BRANO DI PARTENZA —
○ ○ ○ ○ ○

Non so oziare
Riflessioni su una giornata di dolce far niente, tra storia e sogno
di Amedeo Forastiere
Ozio, dal latino otium, non fare nulla, viene contrapposto al negotium inteso come tempo attivo, lavorativo. Da piccolo, a casa mia, dove si lavorava tanto, non ho mai sentito parlare di ozio. Si correva sempre, mia madre diceva che la giornata di ventiquattro ore non le bastava per badare a tutto quello che doveva fare. A scuola una sola volta ho sentito parlare dell’ozio, durante una lezione sull’antica Grecia, lì era sinonimo di nobiltà. Sull'ozio è stato detto di tutto di più, prima condannato e poi assolto. La letteratura è piena di riferimenti. Cicerone diceva: Ozio con dignità. Ma nel tempo è diventato sinonimo di pigrizia, di inoperatività. Egidio d’Assisi lo condannò: L’uomo che stia ozioso si perde in questo mondo e anche nell’altro. Franz Kafka, esponente del modernismo: L’ozio è il padre di tutti i vizi, ed è il coronamento di tutte le virtù. Cesare Pavese, velocizzò la sua vita andandosene a 42 anni: L’ozio rende lente le ore e veloci gli anni. Roberto Gervaso: L’ozio non ci fa fare quelle cose che non avremmo comunque fatto. Potrei continuare a l’infinito, ma preferisco fermarmi qui.
Sarà che ormai ho una certa età, di esperienze ne ho fatte tante, e proprio quando credi che non c’è più niente da esperienziare, ti accorgi che ce n'è ancora qualcuna da fare, così ho deciso di oziare. Confesso, non avendolo mai fatto, non sapevo da che parte iniziare. Poi mi son detto: lo faccio a modo mio, tanto chi mi controlla? L’importante dell’ozio è il non far niente…è na parola!
Sarà pure il padre di tutti i vizi, ma credetemi non è cosa facile organizzare una giornata di ozio. Dici: uso il divano o la poltrona? Magari forse è meglio il letto! Affidare la scelta alla monetina con il testa o croce non basta, ha solo due facce, le opzioni sono tre. Per prima cosa bisogna isolarsi da tutti. Così ho spento il telefonino, staccato il telefono fisso, abbassato le tapparelle, ho staccato anche il citofono, mi son detto non si sa mai, dovesse venire qualcuno a farmi visita, gli devo fare il caffè…no no, oggi devo oziare.

○ ○ ○ ○ ○

DATI DELL'ESERCIZIO —
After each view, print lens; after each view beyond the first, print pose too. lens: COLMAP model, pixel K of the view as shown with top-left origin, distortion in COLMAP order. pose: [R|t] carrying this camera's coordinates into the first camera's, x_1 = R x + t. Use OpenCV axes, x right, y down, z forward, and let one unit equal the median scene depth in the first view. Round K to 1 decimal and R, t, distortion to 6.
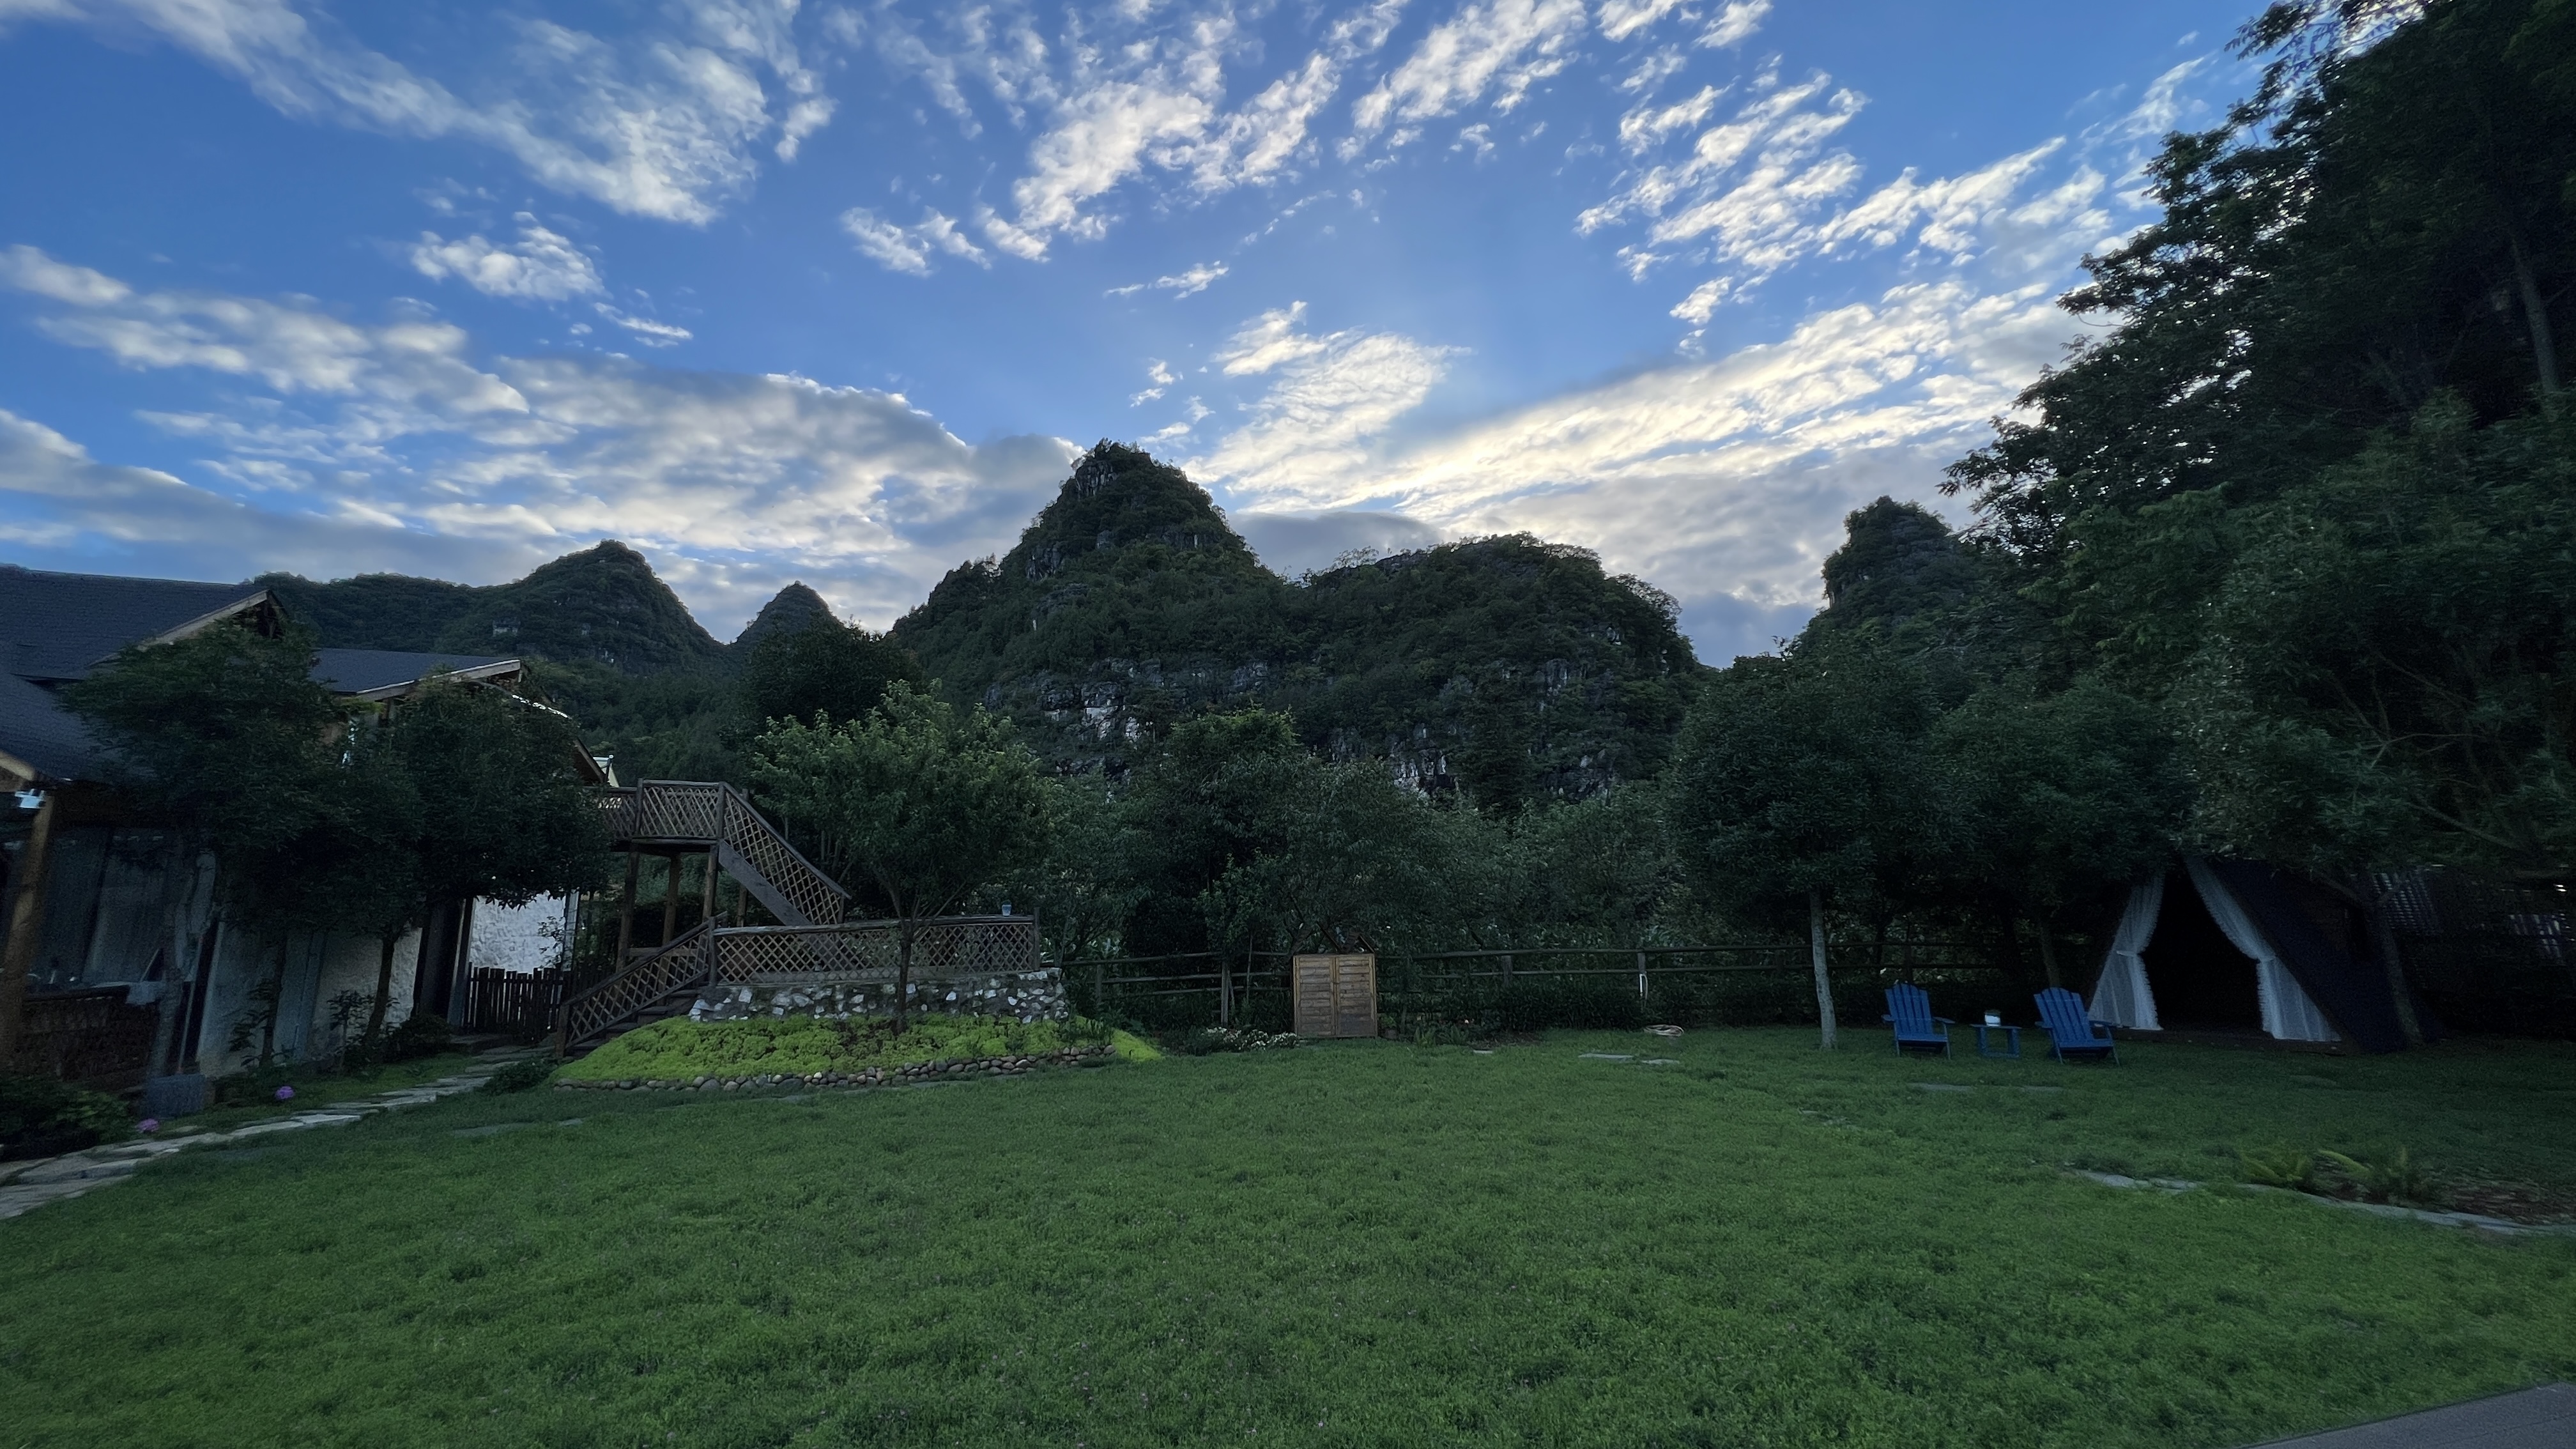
lens RADIAL K [[1037.5, 0, 1288.0], [0, 1037.5, 724.5], [0, 0, 1]] dist [-0.000894, 0.000001]
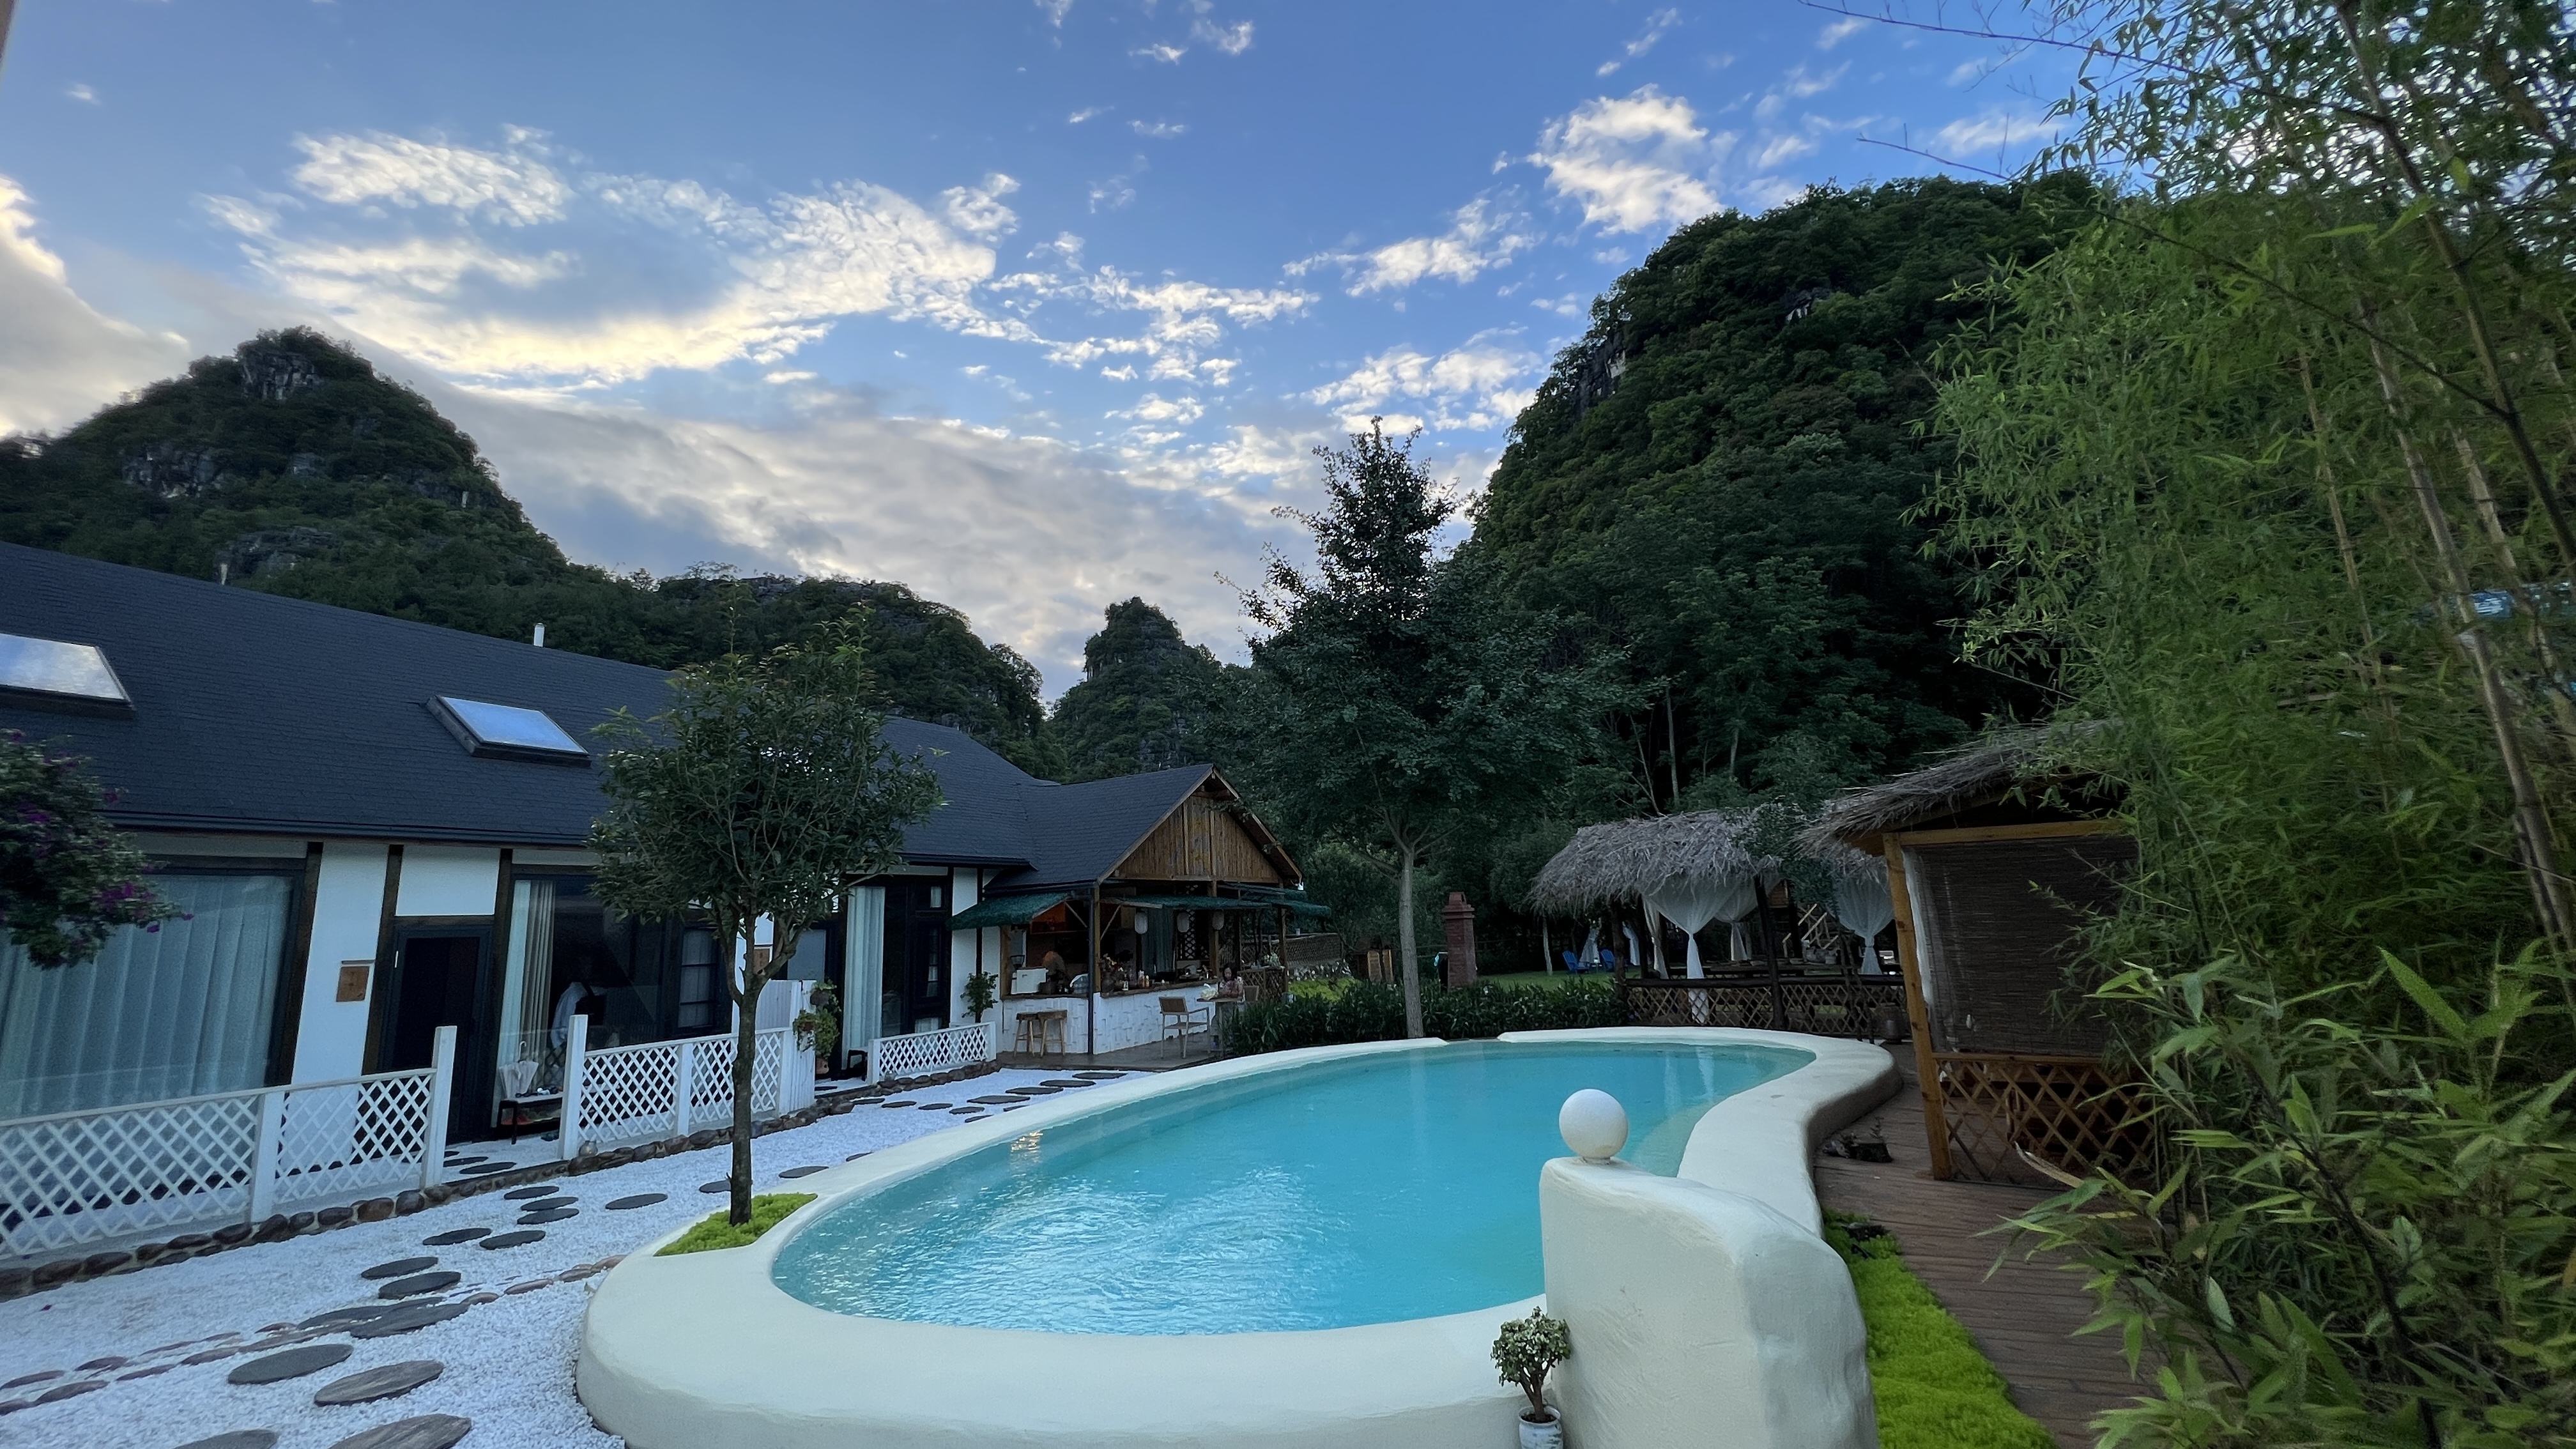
lens RADIAL K [[1037.5, 0, 1288.0], [0, 1037.5, 724.5], [0, 0, 1]] dist [-0.000894, 0.000001]
pose [[0.734618, 0.114896, 0.668682, -0.134151], [-0.093731, 0.993293, -0.067699, -0.006527], [-0.671976, -0.012943, 0.740460, -0.037080]]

○ ○ ○ ○ ○

COMPITO 1 — Riscrivi come elenco puntato il paragrafo del brano sull'ozio che comincia con «Sarà pure il padre di tutti i vizi». Conserva i fatti principali.
COMPITO 2 — Scrivi il seguito del brano sull'ozio, a partire dalla frase successiva a quella che termina con «oggi devo oziare».

RISPOSTA 1 —
- Anche se l'ozio è il padre di tutti i vizi, organizzare una giornata di ozio non è facile.
- Bisogna scegliere tra divano, poltrona e letto. Il testa o croce non basta, perché la monetina ha due facce e le opzioni sono tre.
- Per prima cosa occorre isolarsi da tutti.
- Chi scrive spegne il telefonino, stacca il telefono fisso e abbassa le tapparelle.
- Stacca anche il citofono: se arrivasse qualcuno in visita, dovrebbe preparargli il caffè, mentre quel giorno deve oziare.

RISPOSTA 2 —
Così ho optato per il letto. La mia camera da letto ha due balconi ad angolo che danno su una strada poco trafficata, le pareti tappezzate con giglio veneziano azzurro, tutto sembra fatto apposta per oziare: quando l’ho arredata non avevo questo proposito. Ho letto da qualche parte che in alcuni paesi, in particolar modo quelli dove vige un regime autoritario, è proibito oziare, ma perché? Quando mi sono addentrato nell’ozio ho capito che l’unica cosa che si può fare è pensare, è questo il motivo per cui nei paesi di regine è vietato: pensare diventa pericoloso.
Torniamo al mio oziare. Come dicevo, ho optato per il letto. La camera quasi completamente buia, tranne quel poco di luce che lascia entrare i piccoli forellini della tapparella. Non riesco a stare fermo, mi agito: il non far niente non mi appartiene proprio. Così ho decido di stare immobile, gambe e braccia spalancate, o come diciamo a Napoli: spaparanzato.
Gli occhi fissi al soffitto, tutto bianco, il colore dell’ozio. Il silenzio è assoluto, manco un’auto che passa, nessuna voce sale dalla strada, mi sono detto: come hanno fatto in paese a capire che volevo oziare? Una capacità a me misteriosa, quella che hanno nei piccoli paesi di sapere sempre tutto di tutti.
Come dicevo prima, non avendo nessuna esperienza non so come si fa ad oziare, per cui mi agito, mi giro e rigiro, prendo a cazzotti i quattro cuscini che ho sempre su letto nel vano tentativo di dargli la forma giusta per il mio ozio, ma poi qual è questa forma? Se i cuscini potessero parlare!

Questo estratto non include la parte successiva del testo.